**Directive**. Quote the text of every entry below word for word, omitting the pictures.

[Rendered chart images]

╭──

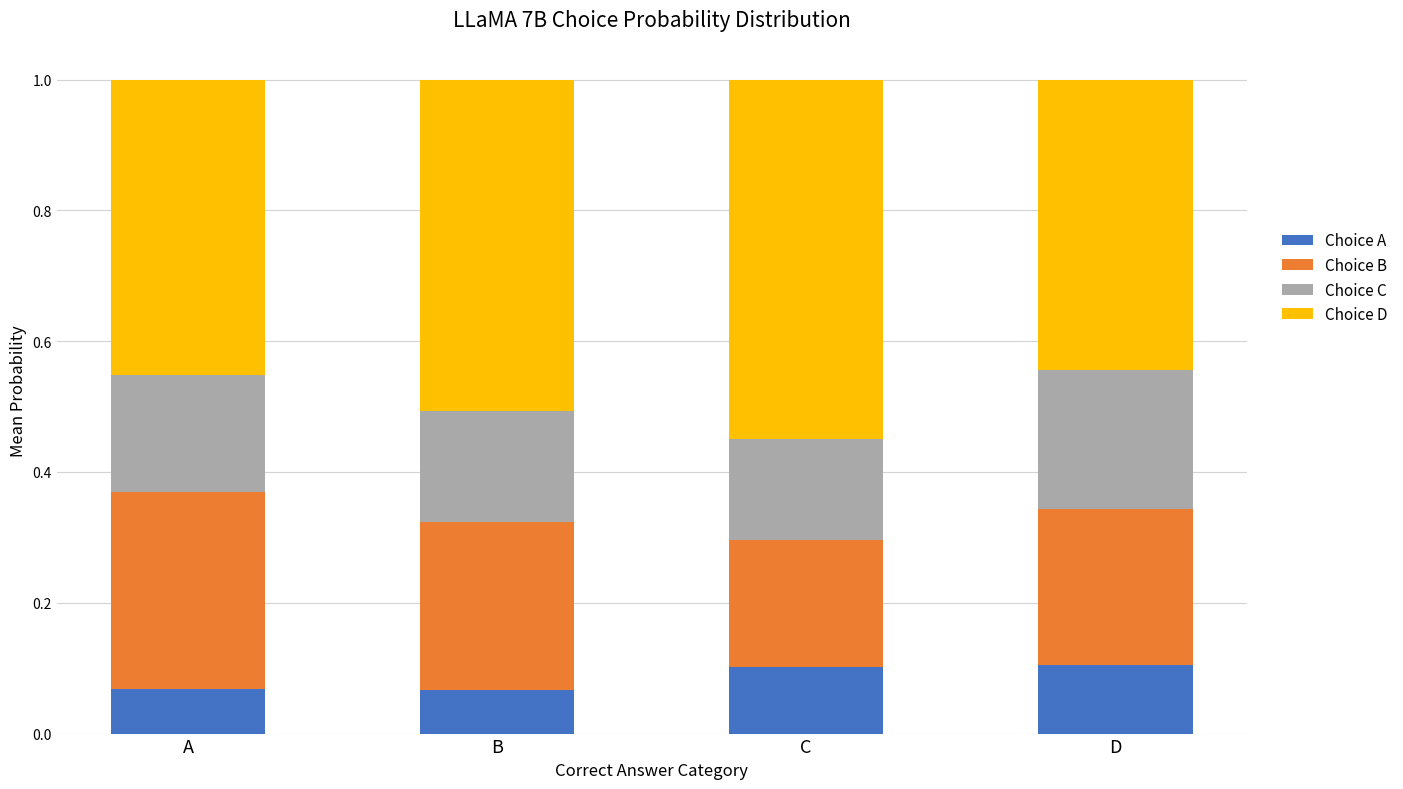

The value of Choice A at B is 0.1. True or false?

True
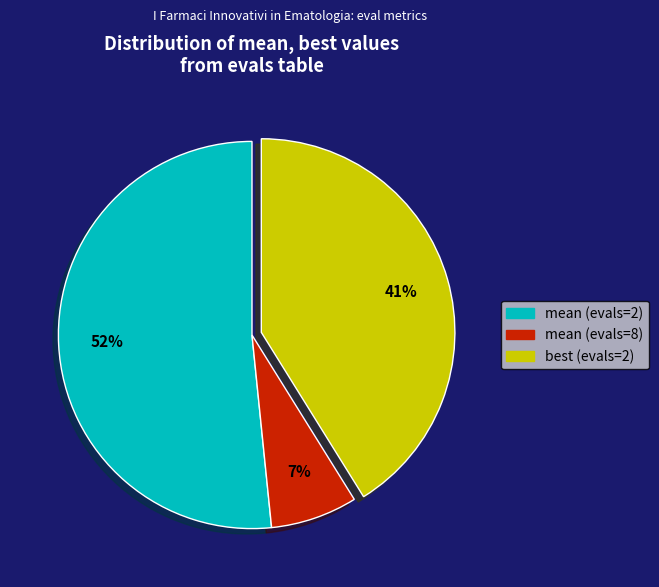

Which slice is the smallest?

mean (evals=8)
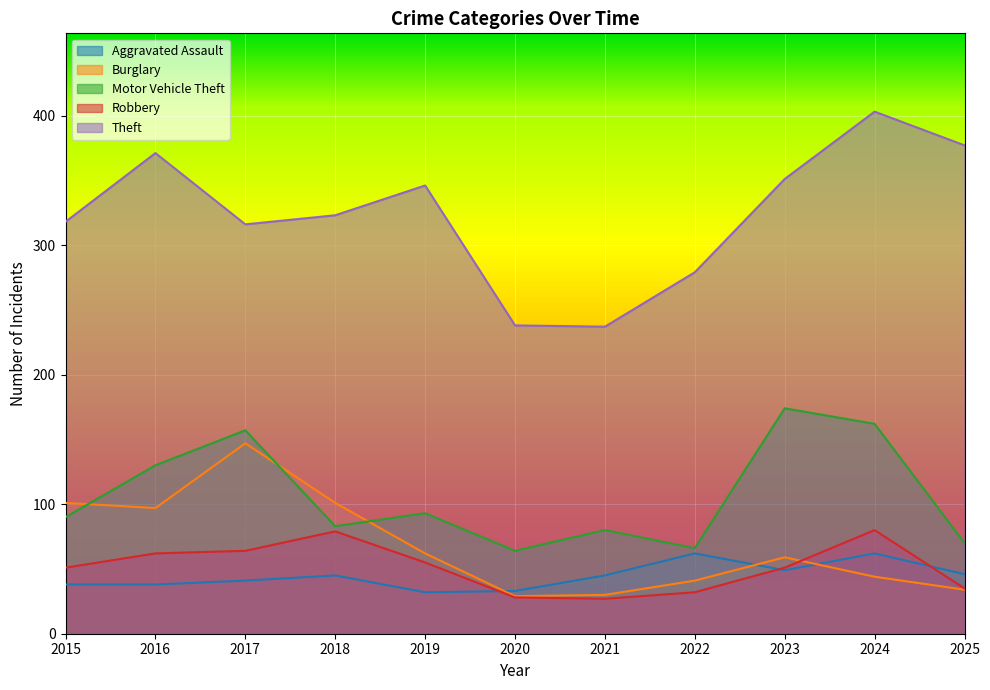

At which label is Aggravated Assault closest to 47?

2025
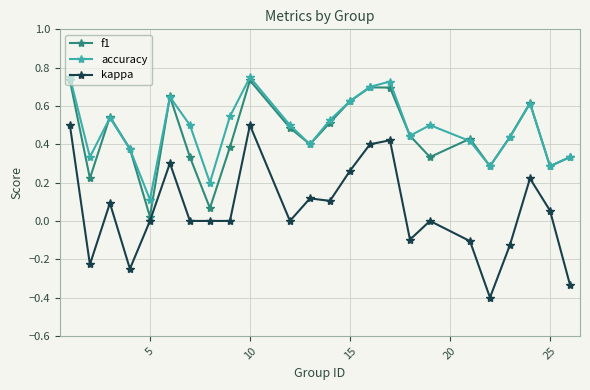

Does the chart display data point markers on the line(s)?

Yes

╰──

**Result of the task**.
The value of Choice A at B is 0.1. True or false?

True

Which slice is the smallest?

mean (evals=8)

At which label is Aggravated Assault closest to 47?

2025

Does the chart display data point markers on the line(s)?

Yes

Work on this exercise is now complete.